Ela chorou baixinho e eu chorei com ela.
Nessa noite escrevi uma carta ao João:
“Filho,
A tua irmã acha que eu devia ir para um lar porque já não há espaço aqui para mim. Eu entendo-a… mas custa-me tanto deixar esta casa onde vivi tudo com a vossa mãe e convosco. Sinto-me um peso para eles. Não sei se estou a ser egoísta ou apenas velho demais para mudar.”
O João ligou-me dois dias depois.
— Pai, se quiseres podes vir viver comigo para França.
Sorri pela primeira vez em semanas. — Obrigado, filho… mas sabes que não sou capaz de deixar Portugal nem as minhas roseiras.
Os dias passaram e a tensão foi-se tornando rotina. Um dia acordei com dores fortes no peito e acabei no hospital. Fiquei internado uma semana e foi aí que percebi que talvez estivesse mesmo a precisar de mais cuidados do que queria admitir.
Quando voltei para casa encontrei um bilhete da Inês:
“Pai,
Desculpa por tudo isto.

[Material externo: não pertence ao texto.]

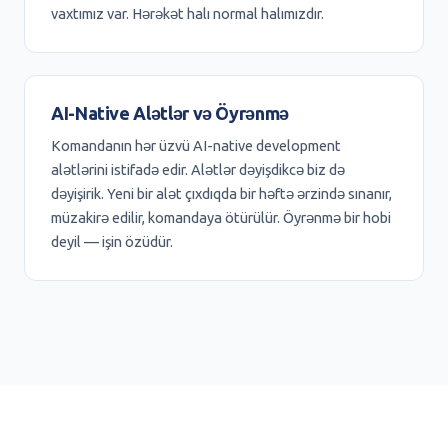
vaxtımız var. Hərəkət halı normal halımızdır.
AI-Native Alətlər və Öyrənmə
Komandanın hər üzvü AI-native development
alətlərini istifadə edir. Alətlər dəyişdikcə biz də
dəyişirik. Yeni bir alət çıxdıqda bir həftə ərzində sınanır,
müzakirə edilir, komandaya ötürülür. Öyrənmə bir hobi
deyil — işin özüdür.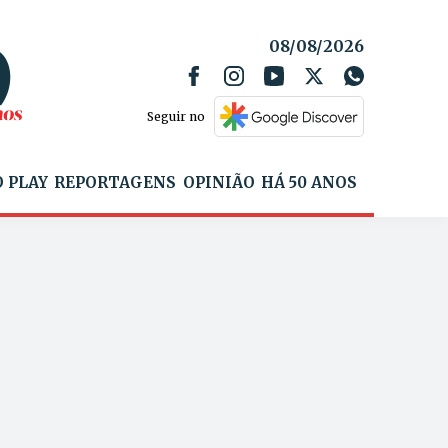
08/08/2026
Seguir no
 PLAY
REPORTAGENS
OPINIÃO
HÁ 50 ANOS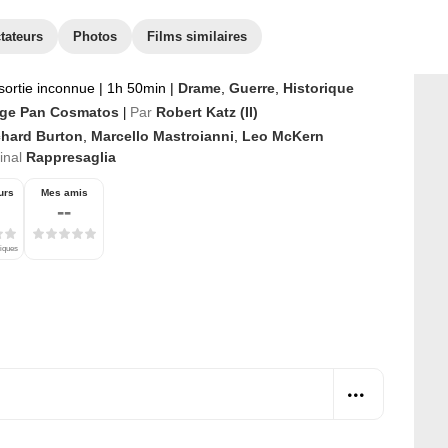
tateurs
Photos
Films similaires
sortie inconnue
|
1h 50min
|
Drame
,
Guerre
,
Historique
ge Pan Cosmatos
Par
Robert Katz (II)
|
chard Burton
,
Marcello Mastroianni
,
Leo McKern
ginal
Rappresaglia
urs
Mes amis
--
tiques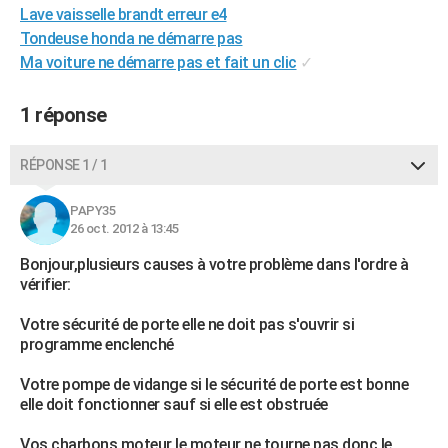
Lave vaisselle brandt erreur e4
City break
Voyage de noces
Climat
Destinations
Voyage nature
Forum
+
PHOTO
Tondeuse honda ne démarre pas
Ma voiture ne démarre pas et fait un clic
✓
GUIDES D'ACHAT
BONS PLANS
1 réponse
CARTE DE VOEUX
RÉPONSE 1 / 1
Carte Bonne année
Carte Pâques
Carte de Noël
Carte Saint-Valentin
Carte d'anniversaire
DICTIONNAIRE
PAPY35
Biographies
Expressions
Dictionnaire
Citations
Proverbes
PROGRAMME TV
26 oct. 2012 à 13:45
Bonjour,plusieurs causes à votre problème dans l'ordre à
COPAINS D'AVANT
vérifier:
Se connecter
Collèges
Universités
Service militaire
S'inscrire
Lycées
Primaires
Entreprises
Avis de recherche
AVIS DE DÉCÈS
Votre sécurité de porte elle ne doit pas s'ouvrir si
programme enclenché
FORUM
Votre pompe de vidange si le sécurité de porte est bonne
Lifestyle
Sport
Television
Cinema
Bricolage
Culture
Auto
Voyage
elle doit fonctionner sauf si elle est obstruée
Vos charbons moteur le moteur ne tourne pas donc le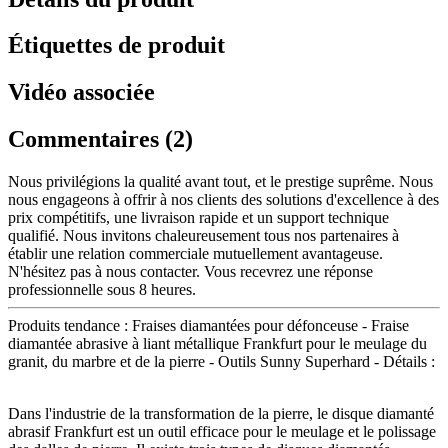
Étiquettes de produit
Vidéo associée
Commentaires (2)
Nous privilégions la qualité avant tout, et le prestige suprême. Nous
nous engageons à offrir à nos clients des solutions d'excellence à des
prix compétitifs, une livraison rapide et un support technique
qualifié. Nous invitons chaleureusement tous nos partenaires à
établir une relation commerciale mutuellement avantageuse.
N'hésitez pas à nous contacter. Vous recevrez une réponse
professionnelle sous 8 heures.
Produits tendance : Fraises diamantées pour défonceuse - Fraise
diamantée abrasive à liant métallique Frankfurt pour le meulage du
granit, du marbre et de la pierre - Outils Sunny Superhard - Détails :
Dans l'industrie de la transformation de la pierre, le disque diamanté
abrasif Frankfurt est un outil efficace pour le meulage et le polissage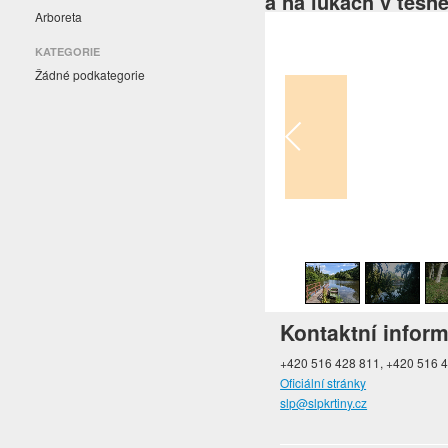
a na lukách v těsn
Arboreta
KATEGORIE
Žádné podkategorie
1
/
24
Kontaktní infor
+420 516 428 811, +420 516 43
Oficiální stránky
slp@slpkrtiny.cz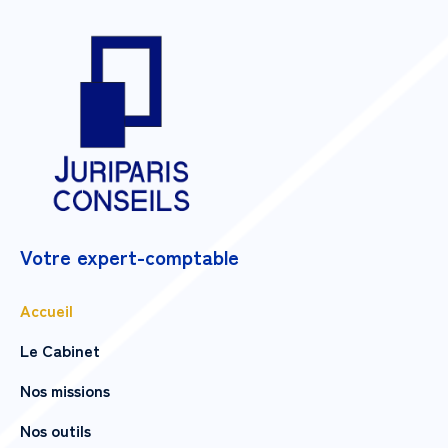
Votre expert-comptable
Accueil
Le Cabinet
Nos missions
Nos outils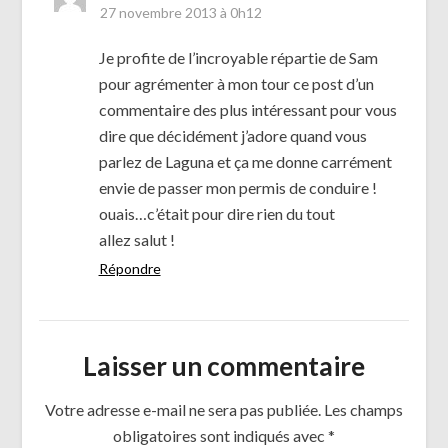
27 novembre 2013 à 0h12
Je profite de l’incroyable répartie de Sam
pour agrémenter à mon tour ce post d’un
commentaire des plus intéressant pour vous
dire que décidément j’adore quand vous
parlez de Laguna et ça me donne carrément
envie de passer mon permis de conduire !
ouais…c’était pour dire rien du tout
allez salut !
Répondre
Laisser un commentaire
Votre adresse e-mail ne sera pas publiée.
Les champs
obligatoires sont indiqués avec
*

Amo-te muito e só quero ver-te feliz e seguro.”
Sentei-me no jardim junto às roseiras e chorei como uma criança perdida.
No fim daquele verão tomei uma decisão: aceitei ir para um lar perto da aldeia onde nasci, onde ainda tenho amigos de infância e onde posso visitar as sepulturas dos meus pais e da Rosa sempre que quiser.
No dia da mudança abracei a Inês e sussurrei-lhe ao ouvido:
— Obrigado por cuidares de mim mesmo quando dói.
Hoje escrevo estas palavras do meu novo quarto, rodeado por algumas fotografias antigas e um vaso com uma rosa do meu jardim.
Às vezes pergunto-me: será que fiz bem em sair? Será que uma casa é só paredes ou é feita das pessoas que amamos? E vocês? O que fariam no meu lugar?